- Problem to solve
Rewrite everything from the line containing "#### **2. Observational Techniques:**" down to the line containing "### **Weyl Potential**", substituting "Victor M. Blanco Telescope" for "Blanco Telescope" and leaving all else unchanged.

- The input
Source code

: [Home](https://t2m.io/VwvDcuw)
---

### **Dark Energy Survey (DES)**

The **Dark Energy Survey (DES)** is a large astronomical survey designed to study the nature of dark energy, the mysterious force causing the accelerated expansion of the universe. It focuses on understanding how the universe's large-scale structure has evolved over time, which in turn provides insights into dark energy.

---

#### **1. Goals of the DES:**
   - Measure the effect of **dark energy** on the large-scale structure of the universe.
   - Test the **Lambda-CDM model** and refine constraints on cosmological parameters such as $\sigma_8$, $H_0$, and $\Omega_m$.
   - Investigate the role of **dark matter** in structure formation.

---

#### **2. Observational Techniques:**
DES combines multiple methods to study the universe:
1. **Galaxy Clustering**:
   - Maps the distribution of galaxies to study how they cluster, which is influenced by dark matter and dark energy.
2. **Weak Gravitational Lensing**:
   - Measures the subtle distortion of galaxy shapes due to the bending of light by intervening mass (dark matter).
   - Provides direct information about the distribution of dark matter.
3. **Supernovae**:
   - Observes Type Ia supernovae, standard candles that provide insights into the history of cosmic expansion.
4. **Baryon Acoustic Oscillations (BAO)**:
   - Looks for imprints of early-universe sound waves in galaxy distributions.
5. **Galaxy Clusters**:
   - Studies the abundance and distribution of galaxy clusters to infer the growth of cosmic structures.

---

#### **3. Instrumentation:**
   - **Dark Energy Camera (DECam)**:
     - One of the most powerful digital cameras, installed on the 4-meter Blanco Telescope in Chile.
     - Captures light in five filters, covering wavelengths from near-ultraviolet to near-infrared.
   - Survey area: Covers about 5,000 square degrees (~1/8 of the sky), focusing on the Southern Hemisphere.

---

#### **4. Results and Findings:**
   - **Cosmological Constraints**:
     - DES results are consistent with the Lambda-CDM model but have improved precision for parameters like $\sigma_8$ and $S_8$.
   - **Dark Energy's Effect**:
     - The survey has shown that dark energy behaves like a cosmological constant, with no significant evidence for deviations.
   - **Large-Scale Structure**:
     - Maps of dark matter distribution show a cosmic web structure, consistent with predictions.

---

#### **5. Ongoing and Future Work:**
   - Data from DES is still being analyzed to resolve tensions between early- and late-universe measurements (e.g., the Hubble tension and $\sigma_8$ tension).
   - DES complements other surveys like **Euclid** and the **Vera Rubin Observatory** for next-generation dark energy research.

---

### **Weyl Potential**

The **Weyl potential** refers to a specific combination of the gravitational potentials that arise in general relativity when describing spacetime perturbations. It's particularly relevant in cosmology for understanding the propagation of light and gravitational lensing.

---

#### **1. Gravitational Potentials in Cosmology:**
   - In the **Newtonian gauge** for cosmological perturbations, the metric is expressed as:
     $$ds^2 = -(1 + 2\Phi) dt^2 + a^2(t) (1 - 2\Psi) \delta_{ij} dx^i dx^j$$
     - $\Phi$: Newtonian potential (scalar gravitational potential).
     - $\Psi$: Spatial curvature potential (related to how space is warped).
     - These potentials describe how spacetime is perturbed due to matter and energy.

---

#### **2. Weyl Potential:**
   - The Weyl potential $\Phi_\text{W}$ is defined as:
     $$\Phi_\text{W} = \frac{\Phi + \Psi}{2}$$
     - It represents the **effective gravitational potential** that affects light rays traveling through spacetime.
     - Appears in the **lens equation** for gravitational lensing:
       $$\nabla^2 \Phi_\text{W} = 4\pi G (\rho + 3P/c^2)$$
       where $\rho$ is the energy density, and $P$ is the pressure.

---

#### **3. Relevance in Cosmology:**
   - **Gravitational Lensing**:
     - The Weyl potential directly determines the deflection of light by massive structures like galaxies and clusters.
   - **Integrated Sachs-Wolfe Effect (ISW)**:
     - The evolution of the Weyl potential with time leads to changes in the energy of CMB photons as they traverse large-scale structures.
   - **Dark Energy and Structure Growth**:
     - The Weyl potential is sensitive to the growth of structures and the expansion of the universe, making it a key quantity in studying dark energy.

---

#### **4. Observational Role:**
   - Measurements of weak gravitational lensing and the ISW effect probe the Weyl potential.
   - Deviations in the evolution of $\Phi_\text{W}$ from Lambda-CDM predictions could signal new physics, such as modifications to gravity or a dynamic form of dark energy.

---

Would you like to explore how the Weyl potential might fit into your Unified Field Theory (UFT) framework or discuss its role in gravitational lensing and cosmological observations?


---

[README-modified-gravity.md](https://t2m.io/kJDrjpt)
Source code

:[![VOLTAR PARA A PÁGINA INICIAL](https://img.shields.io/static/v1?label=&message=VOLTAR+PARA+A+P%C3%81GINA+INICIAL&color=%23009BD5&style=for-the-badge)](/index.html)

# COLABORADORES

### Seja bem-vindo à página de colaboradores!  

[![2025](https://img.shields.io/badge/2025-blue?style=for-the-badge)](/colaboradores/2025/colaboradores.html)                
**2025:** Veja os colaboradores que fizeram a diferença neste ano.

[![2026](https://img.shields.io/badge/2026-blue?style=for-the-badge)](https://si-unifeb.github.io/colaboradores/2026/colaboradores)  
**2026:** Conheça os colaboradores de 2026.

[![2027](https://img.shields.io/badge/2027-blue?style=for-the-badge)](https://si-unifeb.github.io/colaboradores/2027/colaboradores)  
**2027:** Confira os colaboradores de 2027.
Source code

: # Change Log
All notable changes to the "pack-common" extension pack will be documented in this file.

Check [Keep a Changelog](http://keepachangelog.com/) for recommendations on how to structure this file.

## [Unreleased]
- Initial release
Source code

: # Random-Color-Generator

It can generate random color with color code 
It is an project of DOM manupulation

...

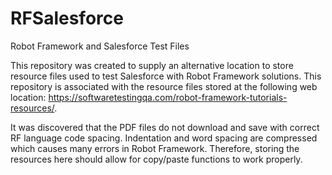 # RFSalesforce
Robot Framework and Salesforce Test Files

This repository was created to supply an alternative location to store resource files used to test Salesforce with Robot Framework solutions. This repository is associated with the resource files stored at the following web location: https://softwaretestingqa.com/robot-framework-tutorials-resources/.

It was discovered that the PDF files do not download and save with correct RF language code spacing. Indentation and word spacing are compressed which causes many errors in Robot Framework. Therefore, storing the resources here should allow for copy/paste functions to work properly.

- Answer box
#### **2. Observational Techniques:**
DES combines multiple methods to study the universe:
1. **Galaxy Clustering**:
   - Maps the distribution of galaxies to study how they cluster, which is influenced by dark matter and dark energy.
2. **Weak Gravitational Lensing**:
   - Measures the subtle distortion of galaxy shapes due to the bending of light by intervening mass (dark matter).
   - Provides direct information about the distribution of dark matter.
3. **Supernovae**:
   - Observes Type Ia supernovae, standard candles that provide insights into the history of cosmic expansion.
4. **Baryon Acoustic Oscillations (BAO)**:
   - Looks for imprints of early-universe sound waves in galaxy distributions.
5. **Galaxy Clusters**:
   - Studies the abundance and distribution of galaxy clusters to infer the growth of cosmic structures.

---

#### **3. Instrumentation:**
   - **Dark Energy Camera (DECam)**:
     - One of the most powerful digital cameras, installed on the 4-meter Victor M. Blanco Telescope in Chile.
     - Captures light in five filters, covering wavelengths from near-ultraviolet to near-infrared.
   - Survey area: Covers about 5,000 square degrees (~1/8 of the sky), focusing on the Southern Hemisphere.

---

#### **4. Results and Findings:**
   - **Cosmological Constraints**:
     - DES results are consistent with the Lambda-CDM model but have improved precision for parameters like $\sigma_8$ and $S_8$.
   - **Dark Energy's Effect**:
     - The survey has shown that dark energy behaves like a cosmological constant, with no significant evidence for deviations.
   - **Large-Scale Structure**:
     - Maps of dark matter distribution show a cosmic web structure, consistent with predictions.

---

#### **5. Ongoing and Future Work:**
   - Data from DES is still being analyzed to resolve tensions between early- and late-universe measurements (e.g., the Hubble tension and $\sigma_8$ tension).
   - DES complements other surveys like **Euclid** and the **Vera Rubin Observatory** for next-generation dark energy research.

---

### **Weyl Potential**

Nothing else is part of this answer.